# [Task prompt]
Copy every line, leaving nothing out and adding nothing.

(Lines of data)
....
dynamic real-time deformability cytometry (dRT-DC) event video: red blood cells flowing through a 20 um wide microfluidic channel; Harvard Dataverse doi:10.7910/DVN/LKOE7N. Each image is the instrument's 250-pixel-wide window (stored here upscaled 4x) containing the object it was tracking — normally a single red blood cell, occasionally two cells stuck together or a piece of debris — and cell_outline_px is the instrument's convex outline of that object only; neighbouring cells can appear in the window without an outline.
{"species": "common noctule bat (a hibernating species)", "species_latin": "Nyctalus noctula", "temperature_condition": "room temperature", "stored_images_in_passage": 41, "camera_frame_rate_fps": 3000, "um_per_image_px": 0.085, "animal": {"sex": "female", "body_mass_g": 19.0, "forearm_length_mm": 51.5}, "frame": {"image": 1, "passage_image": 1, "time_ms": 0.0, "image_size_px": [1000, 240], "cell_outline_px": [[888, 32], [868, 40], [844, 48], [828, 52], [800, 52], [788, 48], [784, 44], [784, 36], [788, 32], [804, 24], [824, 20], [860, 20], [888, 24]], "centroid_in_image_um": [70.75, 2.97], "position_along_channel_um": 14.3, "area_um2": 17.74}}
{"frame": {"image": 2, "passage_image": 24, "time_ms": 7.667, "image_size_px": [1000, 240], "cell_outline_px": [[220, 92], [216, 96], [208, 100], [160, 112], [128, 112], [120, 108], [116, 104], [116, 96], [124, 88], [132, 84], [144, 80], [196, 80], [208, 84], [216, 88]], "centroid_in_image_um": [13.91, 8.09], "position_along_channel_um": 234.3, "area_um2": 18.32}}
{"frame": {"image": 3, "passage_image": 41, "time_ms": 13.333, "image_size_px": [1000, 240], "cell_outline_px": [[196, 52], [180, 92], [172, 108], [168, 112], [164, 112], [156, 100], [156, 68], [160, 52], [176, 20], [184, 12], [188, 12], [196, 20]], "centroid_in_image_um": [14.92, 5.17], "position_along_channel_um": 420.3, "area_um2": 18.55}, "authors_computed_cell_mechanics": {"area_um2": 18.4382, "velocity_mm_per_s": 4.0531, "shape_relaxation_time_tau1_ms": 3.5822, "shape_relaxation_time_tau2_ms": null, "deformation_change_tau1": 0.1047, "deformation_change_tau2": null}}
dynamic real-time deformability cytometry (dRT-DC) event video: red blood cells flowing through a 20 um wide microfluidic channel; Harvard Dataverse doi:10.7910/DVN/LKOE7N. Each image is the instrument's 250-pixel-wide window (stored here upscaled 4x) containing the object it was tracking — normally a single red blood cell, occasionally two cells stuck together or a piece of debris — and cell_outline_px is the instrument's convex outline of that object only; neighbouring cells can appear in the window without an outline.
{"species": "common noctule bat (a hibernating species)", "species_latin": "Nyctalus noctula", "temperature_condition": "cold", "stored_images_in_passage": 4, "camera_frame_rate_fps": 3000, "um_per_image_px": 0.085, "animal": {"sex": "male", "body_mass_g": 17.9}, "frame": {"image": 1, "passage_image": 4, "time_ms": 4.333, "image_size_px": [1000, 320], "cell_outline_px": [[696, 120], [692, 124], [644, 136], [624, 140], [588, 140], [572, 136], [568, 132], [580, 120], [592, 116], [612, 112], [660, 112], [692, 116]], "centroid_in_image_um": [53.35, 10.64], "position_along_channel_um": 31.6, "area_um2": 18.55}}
....
# [Exercise response]
dynamic real-time deformability cytometry (dRT-DC) event video: red blood cells flowing through a 20 um wide microfluidic channel; Harvard Dataverse doi:10.7910/DVN/LKOE7N. Each image is the instrument's 250-pixel-wide window (stored here upscaled 4x) containing the object it was tracking — normally a single red blood cell, occasionally two cells stuck together or a piece of debris — and cell_outline_px is the instrument's convex outline of that object only; neighbouring cells can appear in the window without an outline.
{"species": "common noctule bat (a hibernating species)", "species_latin": "Nyctalus noctula", "temperature_condition": "room temperature", "stored_images_in_passage": 41, "camera_frame_rate_fps": 3000, "um_per_image_px": 0.085, "animal": {"sex": "female", "body_mass_g": 19.0, "forearm_length_mm": 51.5}, "frame": {"image": 1, "passage_image": 1, "time_ms": 0.0, "image_size_px": [1000, 240], "cell_outline_px": [[888, 32], [868, 40], [844, 48], [828, 52], [800, 52], [788, 48], [784, 44], [784, 36], [788, 32], [804, 24], [824, 20], [860, 20], [888, 24]], "centroid_in_image_um": [70.75, 2.97], "position_along_channel_um": 14.3, "area_um2": 17.74}}
{"frame": {"image": 2, "passage_image": 24, "time_ms": 7.667, "image_size_px": [1000, 240], "cell_outline_px": [[220, 92], [216, 96], [208, 100], [160, 112], [128, 112], [120, 108], [116, 104], [116, 96], [124, 88], [132, 84], [144, 80], [196, 80], [208, 84], [216, 88]], "centroid_in_image_um": [13.91, 8.09], "position_along_channel_um": 234.3, "area_um2": 18.32}}
{"frame": {"image": 3, "passage_image": 41, "time_ms": 13.333, "image_size_px": [1000, 240], "cell_outline_px": [[196, 52], [180, 92], [172, 108], [168, 112], [164, 112], [156, 100], [156, 68], [160, 52], [176, 20], [184, 12], [188, 12], [196, 20]], "centroid_in_image_um": [14.92, 5.17], "position_along_channel_um": 420.3, "area_um2": 18.55}, "authors_computed_cell_mechanics": {"area_um2": 18.4382, "velocity_mm_per_s": 4.0531, "shape_relaxation_time_tau1_ms": 3.5822, "shape_relaxation_time_tau2_ms": null, "deformation_change_tau1": 0.1047, "deformation_change_tau2": null}}
dynamic real-time deformability cytometry (dRT-DC) event video: red blood cells flowing through a 20 um wide microfluidic channel; Harvard Dataverse doi:10.7910/DVN/LKOE7N. Each image is the instrument's 250-pixel-wide window (stored here upscaled 4x) containing the object it was tracking — normally a single red blood cell, occasionally two cells stuck together or a piece of debris — and cell_outline_px is the instrument's convex outline of that object only; neighbouring cells can appear in the window without an outline.
{"species": "common noctule bat (a hibernating species)", "species_latin": "Nyctalus noctula", "temperature_condition": "cold", "stored_images_in_passage": 4, "camera_frame_rate_fps": 3000, "um_per_image_px": 0.085, "animal": {"sex": "male", "body_mass_g": 17.9}, "frame": {"image": 1, "passage_image": 4, "time_ms": 4.333, "image_size_px": [1000, 320], "cell_outline_px": [[696, 120], [692, 124], [644, 136], [624, 140], [588, 140], [572, 136], [568, 132], [580, 120], [592, 116], [612, 112], [660, 112], [692, 116]], "centroid_in_image_um": [53.35, 10.64], "position_along_channel_um": 31.6, "area_um2": 18.55}}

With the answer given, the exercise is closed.